Concept Testing: Methods, Questions and Examples
What is concept testing? Methods, example questions and how to run it, plus how to test concepts against what people actually buy instead of what they say.
3 min read
A great idea on paper can still fail in the market. Concept testing checks whether an idea resonates before you build it.
What is concept testing?
Concept testing is the process of evaluating a product, service or campaign idea with its target audience before launch. Instead of betting on intuition, you put the concept in front of real people and measure their reaction, understanding, appeal and purchase intent.
It is most valuable early, when changing the concept is still cheap. A weak concept caught in testing saves the cost of a failed launch.
Why concept testing matters
Concept testing de-risks two expensive moments:
- In new product development (NPD): it filters weak concepts before development budget is spent.
- In marketing: it checks whether a message or campaign lands before the media spend.
The goal is not a perfect score but a clear decision: pursue, change, or drop.
Concept testing methods
Two approaches, often combined:
- Qualitative: interviews and focus groups reveal why people react as they do. Rich, but small samples.
- Quantitative: surveys with larger samples measure how many react and by how much. Comparable, but shallow on the why.
A monadic design (one concept per respondent) avoids bias from comparison; a comparative design (several concepts side by side) is better for choosing between options.
Concept testing questions
The questions decide the quality of the answer. A solid concept test covers:
- Understanding: "In your own words, what is this product?"
- Appeal: "How appealing is this idea to you?" (1–5)
- Uniqueness: "How different is this from what you use today?"
- Relevance: "How well does this solve a problem you have?"
- Purchase intent: "How likely are you to buy this?" (1–5)
- Open feedback: "What would you change?"
Purchase-intent scores are notoriously inflated, so weight them against the respondent's real category behavior rather than taking them at face value.
A concept test example
A beverage maker wants to launch a sugar-free iced tea. Instead of producing it right away, it shows 300 people from the target audience a concept card: product image, value proposition, price. It measures understanding, appeal and purchase intent.
The result: high appeal, but weak differentiation from existing brands. Purchase intent sits at 62%, but only 24% once weighted against real category behavior. The call is not to drop the concept, but to sharpen the positioning before budget goes into production.
From "would buy" to "does buy"
Concept testing lives on stated intent: people say whether they would buy. But stated intent and real behavior diverge: the classic say-do gap. Many concepts that test well never sell, because "would buy" is cheap to say.
Testing with people whose real behavior is known closes the gap: the same purchase-intent answer means more from a verified category buyer than from a random respondent.
Even strong buying signals are loosely coupled to purchase: in Home & Garden, a commercial search, product-page visit or cart-add converts to a verified purchase only 54–57% of the time.

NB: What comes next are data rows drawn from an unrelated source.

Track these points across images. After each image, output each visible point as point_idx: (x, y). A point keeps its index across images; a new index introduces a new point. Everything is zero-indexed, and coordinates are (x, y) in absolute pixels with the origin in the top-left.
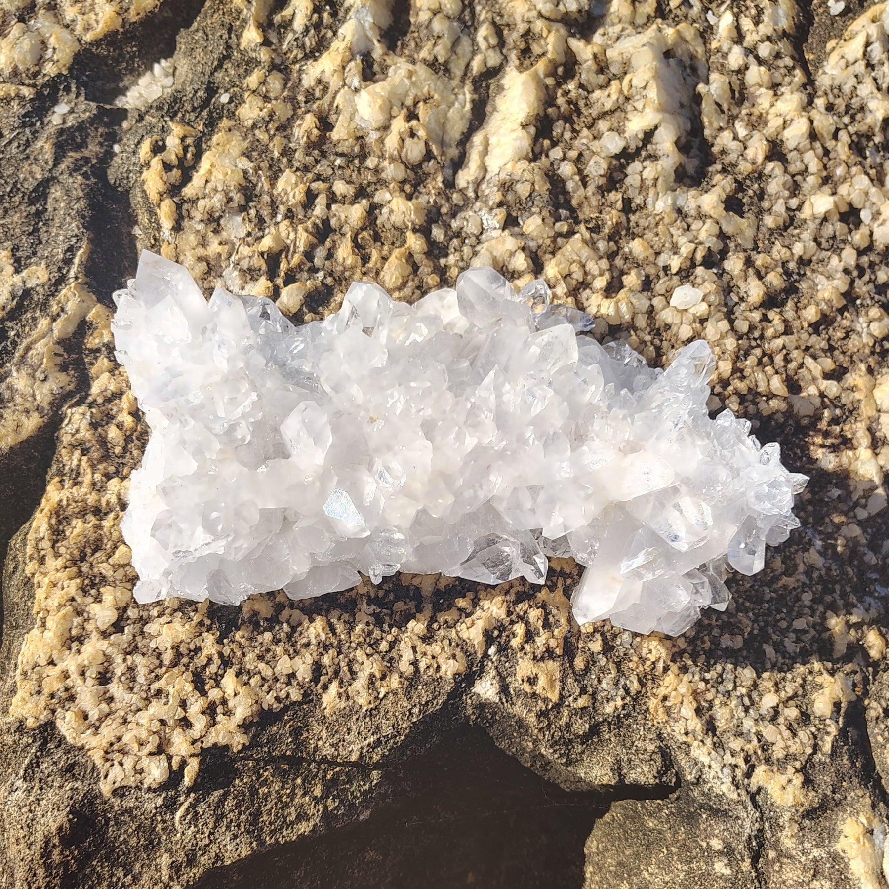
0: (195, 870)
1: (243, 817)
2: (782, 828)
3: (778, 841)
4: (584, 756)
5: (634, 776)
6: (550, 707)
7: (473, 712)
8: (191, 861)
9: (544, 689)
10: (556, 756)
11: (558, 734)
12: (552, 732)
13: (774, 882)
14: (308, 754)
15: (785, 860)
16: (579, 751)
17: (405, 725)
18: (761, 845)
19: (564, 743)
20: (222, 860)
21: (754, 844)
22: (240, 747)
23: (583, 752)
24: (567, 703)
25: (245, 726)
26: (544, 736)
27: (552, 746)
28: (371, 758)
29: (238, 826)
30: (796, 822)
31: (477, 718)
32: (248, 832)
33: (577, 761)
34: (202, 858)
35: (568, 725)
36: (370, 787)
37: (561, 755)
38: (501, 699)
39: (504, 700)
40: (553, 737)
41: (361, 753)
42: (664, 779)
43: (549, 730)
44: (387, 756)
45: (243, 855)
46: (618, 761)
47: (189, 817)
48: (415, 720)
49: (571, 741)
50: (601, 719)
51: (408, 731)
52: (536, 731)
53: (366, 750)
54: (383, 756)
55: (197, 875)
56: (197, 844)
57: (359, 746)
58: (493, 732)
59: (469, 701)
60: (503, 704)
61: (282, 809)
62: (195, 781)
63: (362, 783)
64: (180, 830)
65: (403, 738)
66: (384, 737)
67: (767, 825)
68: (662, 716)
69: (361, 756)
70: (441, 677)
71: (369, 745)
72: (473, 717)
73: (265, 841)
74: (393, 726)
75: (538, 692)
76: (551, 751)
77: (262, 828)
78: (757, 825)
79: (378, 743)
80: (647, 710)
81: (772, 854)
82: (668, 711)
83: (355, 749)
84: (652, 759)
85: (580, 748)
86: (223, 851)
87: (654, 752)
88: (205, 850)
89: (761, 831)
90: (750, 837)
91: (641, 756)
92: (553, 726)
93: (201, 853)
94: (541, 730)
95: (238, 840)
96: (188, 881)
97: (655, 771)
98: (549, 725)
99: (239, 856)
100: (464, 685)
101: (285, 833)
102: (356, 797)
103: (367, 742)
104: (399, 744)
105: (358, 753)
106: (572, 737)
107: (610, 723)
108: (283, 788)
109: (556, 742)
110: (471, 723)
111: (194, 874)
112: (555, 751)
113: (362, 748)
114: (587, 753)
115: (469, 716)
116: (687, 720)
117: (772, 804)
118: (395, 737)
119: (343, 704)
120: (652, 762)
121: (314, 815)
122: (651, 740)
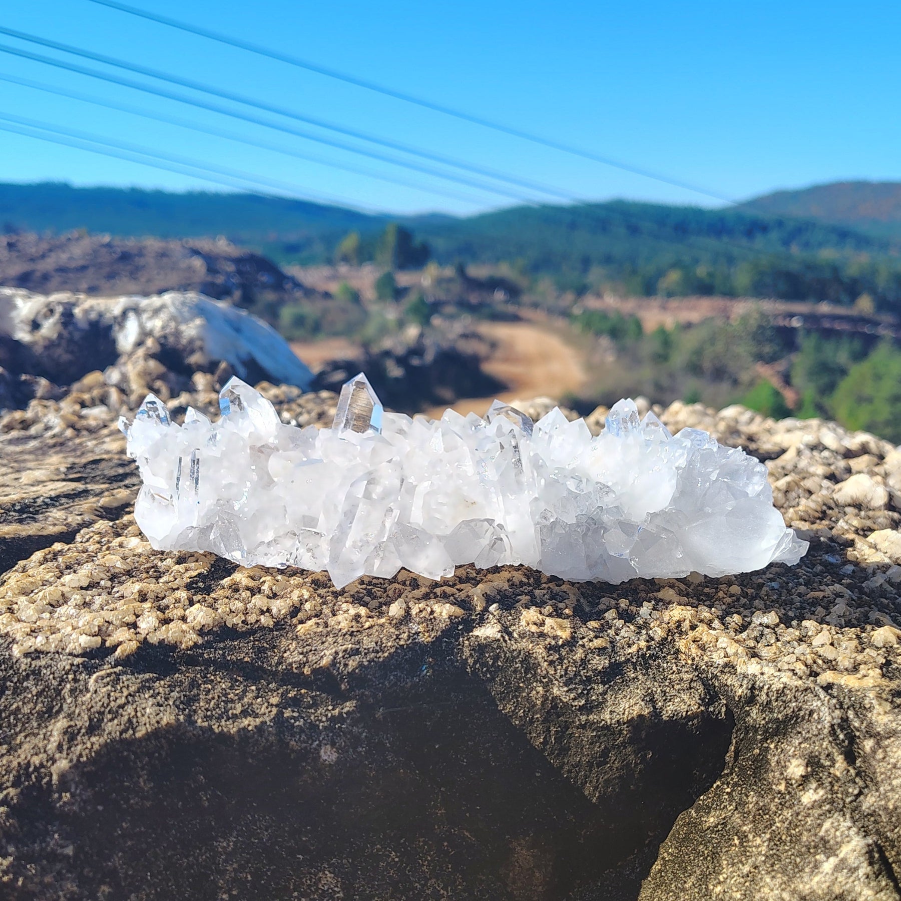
0: (94, 739)
1: (175, 694)
2: (871, 709)
3: (870, 725)
4: (608, 696)
5: (671, 707)
6: (560, 642)
7: (471, 654)
8: (94, 728)
9: (552, 628)
10: (572, 696)
11: (572, 670)
12: (564, 667)
13: (882, 774)
14: (271, 665)
15: (886, 742)
16: (601, 691)
17: (390, 644)
18: (852, 738)
19: (581, 682)
20: (134, 729)
21: (841, 737)
22: (191, 643)
23: (605, 693)
24: (580, 643)
25: (201, 632)
26: (556, 670)
27: (566, 684)
28: (346, 665)
29: (167, 699)
30: (886, 700)
31: (475, 663)
32: (178, 707)
33: (600, 703)
34: (110, 724)
35: (584, 662)
36: (341, 713)
37: (579, 696)
38: (502, 636)
39: (507, 638)
40: (566, 674)
41: (335, 658)
42: (711, 709)
43: (561, 664)
44: (365, 667)
45: (164, 722)
46: (652, 695)
47: (108, 679)
48: (402, 643)
49: (589, 679)
50: (623, 659)
51: (392, 650)
52: (546, 663)
53: (341, 655)
54: (361, 665)
55: (96, 747)
56: (108, 704)
57: (334, 650)
58: (496, 689)
59: (467, 642)
60: (505, 641)
61: (226, 702)
62: (128, 656)
63: (330, 708)
64: (92, 689)
65: (386, 655)
66: (365, 649)
67: (851, 714)
68: (694, 651)
69: (334, 663)
70: (434, 618)
71: (345, 651)
72: (471, 661)
73: (196, 722)
74: (376, 643)
75: (545, 631)
76: (566, 689)
77: (195, 711)
78: (838, 713)
79: (357, 652)
80: (678, 651)
81: (868, 744)
82: (703, 648)
83: (327, 653)
84: (691, 688)
85: (601, 688)
86: (139, 714)
87: (692, 681)
88: (115, 714)
89: (845, 720)
90: (832, 726)
91: (677, 687)
92: (565, 661)
93: (109, 716)
94: (551, 663)
95: (162, 709)
96: (81, 755)
97: (697, 697)
98: (561, 659)
99: (158, 722)
100: (460, 627)
101: (223, 723)
102: (321, 721)
103: (344, 647)
104: (381, 660)
105: (331, 657)
106: (590, 673)
107: (634, 664)
108: (231, 688)
109: (570, 679)
110: (469, 670)
111: (92, 744)
112: (570, 690)
113: (337, 653)
114: (610, 693)
115: (466, 659)
116: (725, 649)
117: (850, 691)
118: (377, 652)
119: (320, 629)
120: (692, 690)
121: (265, 714)
122: (687, 672)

That comes from Datapods panel data: if even a product in the cart converts only half the time, a survey "I'd buy this" is softer still. Purchase intent has to be weighted against real behavior, not taken at face value.
Our product for concept testing with real buyers runs tests with people who actually buy the category, so stated interest can be weighted against what they truly do.
Frequently asked questions
- What is concept testing?
- Concept testing is evaluating a product, service or campaign idea with its target audience before launch, measuring reaction, understanding, appeal and purchase intent to decide whether to pursue, change or drop it.
- How do you run a concept test?
- Show the concept to a sample of the target audience and ask a structured set of questions (understanding, appeal, uniqueness, relevance, purchase intent, open feedback), qualitatively, quantitatively, or both.
- What questions should a concept test ask?
- Cover understanding ('what is this?'), appeal, uniqueness versus current options, relevance to a real problem, purchase intent, and an open 'what would you change?'. Weight purchase-intent scores against real category behavior.
- What is the difference between qualitative and quantitative concept testing?
- Qualitative testing (interviews, focus groups) reveals why people react, with small samples. Quantitative testing (surveys) measures how many react and by how much, with larger, comparable samples.